- Work instructions -
Give all of the data below again exactly, and drop the images.

*** Opening Data under study ***

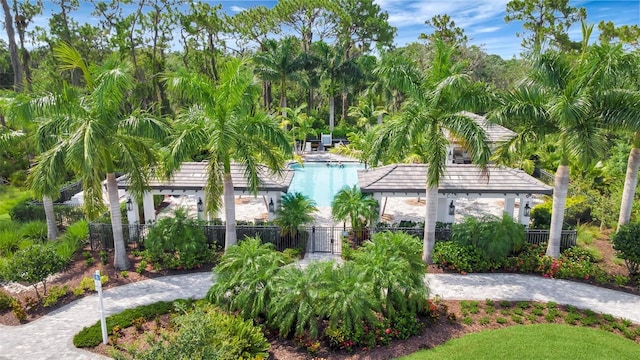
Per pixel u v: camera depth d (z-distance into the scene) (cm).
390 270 1240
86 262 1739
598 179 2575
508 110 1544
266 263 1282
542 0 4247
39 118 1559
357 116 4831
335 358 1133
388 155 1557
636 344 1198
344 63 4547
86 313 1388
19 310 1354
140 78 4009
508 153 1653
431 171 1583
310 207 1892
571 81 1487
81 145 1382
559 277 1627
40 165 1472
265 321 1267
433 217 1686
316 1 4447
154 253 1669
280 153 1730
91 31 3847
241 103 1611
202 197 2086
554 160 2894
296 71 4409
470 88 1519
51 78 3656
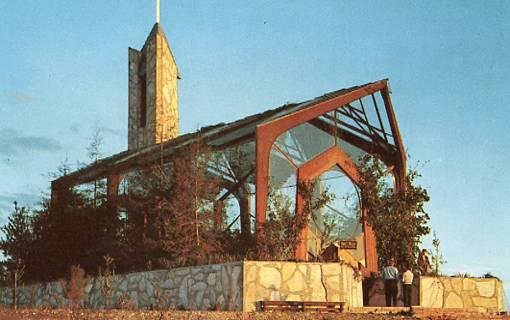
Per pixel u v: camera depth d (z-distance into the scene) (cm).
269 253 2228
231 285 1906
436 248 2641
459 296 2350
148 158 2783
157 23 3978
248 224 2455
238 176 2539
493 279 2405
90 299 2466
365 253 2595
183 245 2353
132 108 3956
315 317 1653
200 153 2497
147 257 2452
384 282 2264
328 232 2467
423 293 2302
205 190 2441
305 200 2416
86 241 2742
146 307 2139
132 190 2678
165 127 3869
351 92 2633
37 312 1555
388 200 2670
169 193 2502
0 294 2944
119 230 2725
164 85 3900
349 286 2047
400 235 2620
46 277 2759
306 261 2005
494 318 1867
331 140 2600
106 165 2892
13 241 2845
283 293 1906
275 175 2364
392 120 2784
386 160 2794
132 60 3994
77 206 2842
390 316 1758
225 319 1522
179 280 2106
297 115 2442
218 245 2408
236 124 2689
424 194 2698
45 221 2817
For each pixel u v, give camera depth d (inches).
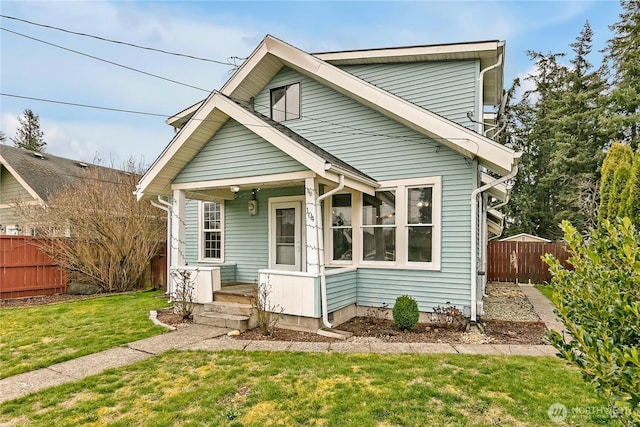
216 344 214.2
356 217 301.6
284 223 348.2
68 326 259.3
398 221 287.3
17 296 391.2
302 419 126.6
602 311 83.2
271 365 176.6
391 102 278.2
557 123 840.3
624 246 76.3
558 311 90.2
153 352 200.7
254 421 125.9
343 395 143.6
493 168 275.7
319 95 329.4
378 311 290.5
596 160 771.4
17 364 184.7
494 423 123.0
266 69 347.6
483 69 315.9
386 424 123.1
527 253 501.7
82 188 438.9
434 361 180.9
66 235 421.4
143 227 448.1
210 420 126.9
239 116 259.0
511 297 391.5
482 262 366.9
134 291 439.2
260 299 250.5
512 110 986.1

*** Closing Data under study ***

- Finished task -
Per pixel u v: camera depth d (z-distance into the scene) (cm).
390 270 1240
86 262 1739
598 179 2575
508 110 1544
266 263 1282
542 0 4247
39 118 1559
357 116 4831
335 358 1133
388 155 1557
636 344 1198
344 63 4547
86 313 1388
19 310 1354
140 78 4009
508 153 1653
431 171 1583
310 207 1892
571 81 1487
81 145 1382
559 277 1627
40 165 1472
265 321 1267
433 217 1686
316 1 4447
154 253 1669
280 153 1730
91 31 3847
241 103 1611
202 197 2086
554 160 2894
296 71 4409
470 88 1519
51 78 3656
Per pixel u v: camera depth d (z-distance into the scene) (cm).
269 253 2228
231 285 1906
436 248 2641
459 296 2350
148 158 2783
157 23 3978
248 224 2455
238 176 2539
493 279 2405
90 299 2466
365 253 2595
183 245 2353
132 108 3956
315 317 1653
200 153 2497
147 257 2452
384 282 2264
328 232 2467
423 293 2302
205 190 2441
305 200 2416
86 241 2742
146 307 2139
132 190 2678
165 127 3869
351 92 2633
37 312 1555
388 200 2670
169 193 2502
0 294 2944
119 230 2725
164 85 3900
349 286 2047
400 235 2620
46 277 2759
306 261 2005
494 318 1867
331 140 2600
106 165 2892
13 241 2845
283 293 1906
275 175 2364
392 120 2784
386 160 2794
132 60 3994
77 206 2842
390 316 1758
225 319 1522
179 280 2106
297 115 2442
218 245 2408
236 124 2689
424 194 2698
45 221 2817
For each pixel u v, give camera depth d (inches).
216 344 214.2
356 217 301.6
284 223 348.2
68 326 259.3
398 221 287.3
17 296 391.2
302 419 126.6
602 311 83.2
271 365 176.6
391 102 278.2
557 123 840.3
624 246 76.3
558 311 90.2
153 352 200.7
254 421 125.9
343 395 143.6
493 168 275.7
319 95 329.4
378 311 290.5
596 160 771.4
17 364 184.7
494 423 123.0
266 69 347.6
483 69 315.9
386 424 123.1
527 253 501.7
82 188 438.9
434 361 180.9
66 235 421.4
143 227 448.1
210 420 126.9
239 116 259.0
511 297 391.5
482 262 366.9
134 291 439.2
260 299 250.5
512 110 986.1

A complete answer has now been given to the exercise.